Resolves the state via _get_state(), serialises the ledger through _ledger_to_dict() (keeping the last 100 entries), and issues a Redis SET of the JSON under key star:self_mirror:{channel_id} via self._redis. Failures are caught and logged at debug. Paired with load_state(); no in-repo callers were found, so this is a public method for external or future use.

Parameters:

channel_id (str) – Channel whose state to checkpoint; also forms the Redis key.

Return type:

None

Returns:

None. A no-op when self._redis is unset.

async load_state(channel_id)[source]

Restore a condensed self-mirror snapshot from its standalone Redis key.

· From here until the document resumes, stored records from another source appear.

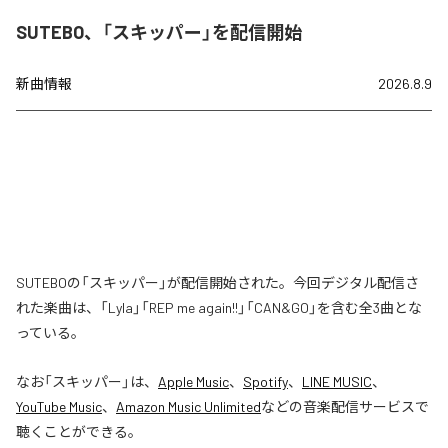
SUTEBO、「スキッパー」を配信開始
新曲情報
2026.8.9
SUTEBOの「スキッパー」が配信開始された。今回デジタル配信さ
れた楽曲は、「Lyla」「REP me again!!」「CAN&GO」を含む全3曲とな
っている。
なお「
スキッパー
」は、
Apple Music
、
Spotify
、
LINE MUSIC
、
YouTube Music
、
Amazon Music Unlimited
などの音楽配信サービスで
聴くことができる。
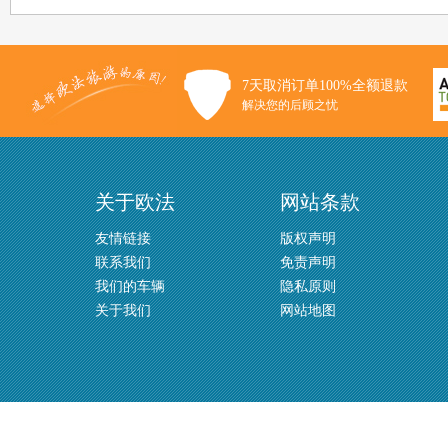
7天取消订单100%全额退款
解决您的后顾之忧
关于欧法
网站条款
友情链接
版权声明
联系我们
免责声明
我们的车辆
隐私原则
关于我们
网站地图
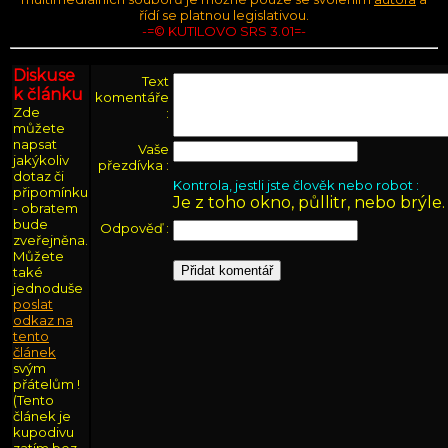
řídí se platnou legislativou.
-=© KUTILOVO SRS 3.01=-
Diskuse
Text
k článku
komentáře
Zde
:
můžete
napsat
Vaše
jakýkoliv
přezdívka :
dotaz či
Kontrola, jestli jste člověk nebo robot :
připomínku
Je z toho okno, půllitr, nebo brýle. 
- obratem
bude
Odpověď :
zveřejněna.
Můžete
také
jednoduše
poslat
odkaz na
tento
článek
svým
přátelům !
(Tento
článek je
kupodivu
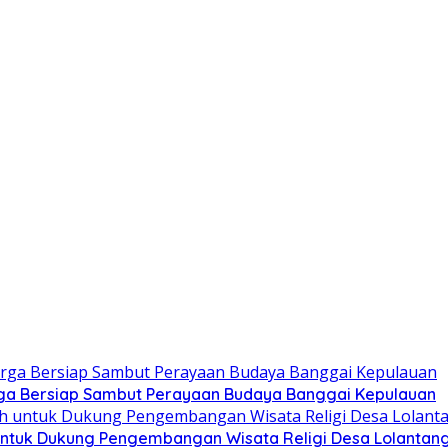
ga Bersiap Sambut Perayaan Budaya Banggai Kepulauan
ntuk Dukung Pengembangan Wisata Religi Desa Lolantan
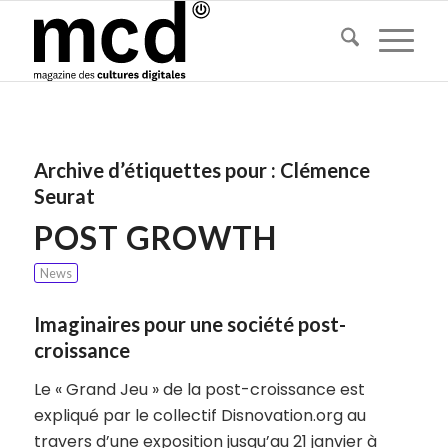
Archive d’étiquettes pour :
Clémence
Seurat
POST GROWTH
News
Imaginaires pour une société post-
croissance
Le « Grand Jeu » de la post-croissance est
expliqué par le collectif Disnovation.org au
travers d’une exposition jusqu’au 21 janvier à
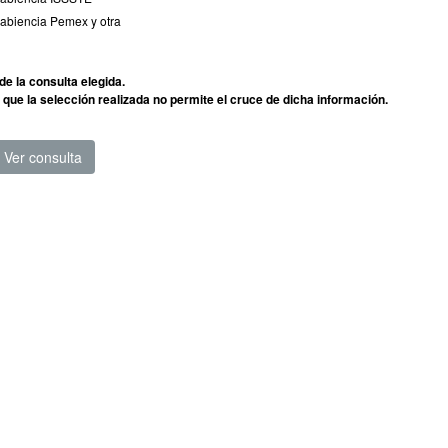
biencia Pemex y otra
de la consulta elegida.
que la selección realizada no permite el cruce de dicha información.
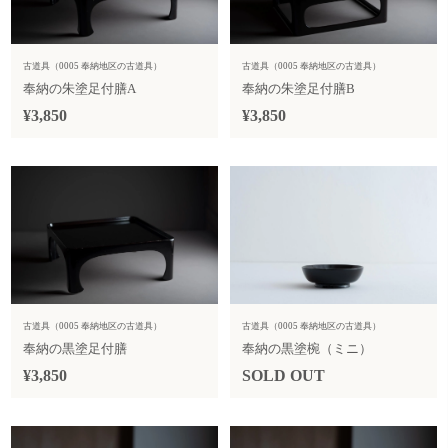
古道具（0005 奉納地区の古道具）
古道具（0005 奉納地区の古道具）
奉納の朱塗足付膳A
奉納の朱塗足付膳B
¥3,850
¥3,850
古道具（0005 奉納地区の古道具）
古道具（0005 奉納地区の古道具）
奉納の黒塗足付膳
奉納の黒塗椀（ミニ）
¥3,850
SOLD OUT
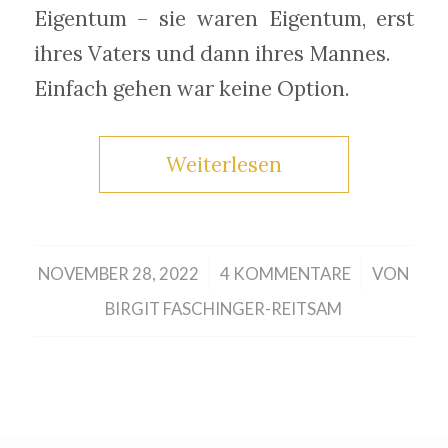
Eigentum – sie waren Eigentum, erst
ihres Vaters und dann ihres Mannes.
Einfach gehen war keine Option.
Weiterlesen
/
/
NOVEMBER 28, 2022
4 KOMMENTARE
VON
BIRGIT FASCHINGER-REITSAM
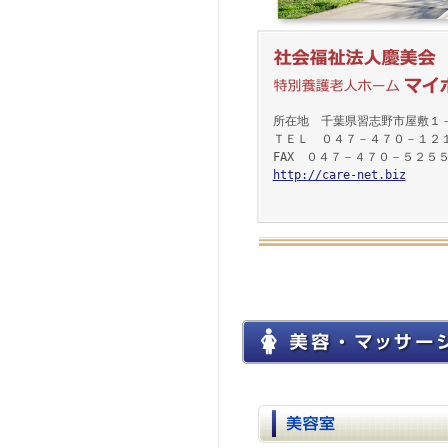
所在地 千葉県習志野市屋敷１
ＴＥＬ ０４７－４７０－１２
FAX ０４７－４７０－５２５
http://care-net.biz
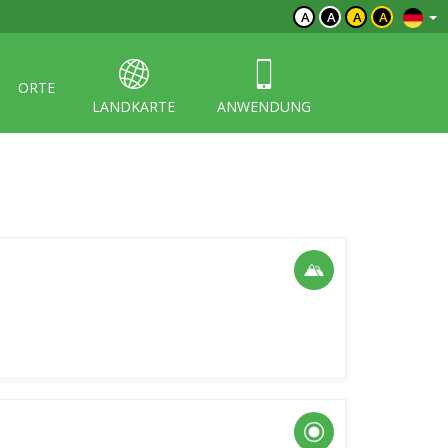
A
A
A
A
ORTE
LANDKARTE
ANWENDUNG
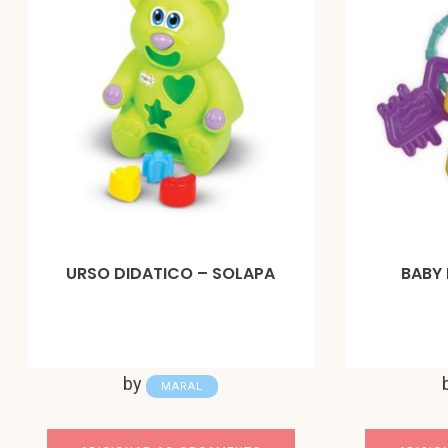
URSO DIDATICO – SOLAPA
BABY 
by
MARAL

The read counterpart to save_state(): it rehydrates only the durable essentials (baseline, desire history, desire ledger, turn count) from the JSON blob written by that checkpoint, as opposed to the full hash-based _load_state_from_redis() rehydration.

Resolves (or creates) the state via _get_state(), issues a Redis GET on key star:self_mirror:{channel_id} via self._redis, and merges the decoded fields back in, reconstructing each DesireLedgerEntry. Decode or per-entry errors are swallowed (debug-logged) so a partial blob still loads what it can. No in-repo callers were found, so this is a public method for external or future use.

Parameters:

channel_id (str) – Channel whose checkpoint to load; also forms the Redis key.

Return type:

None

Returns:

None. Mutates the cached state in place; a no-op when self._redis is unset or no blob exists.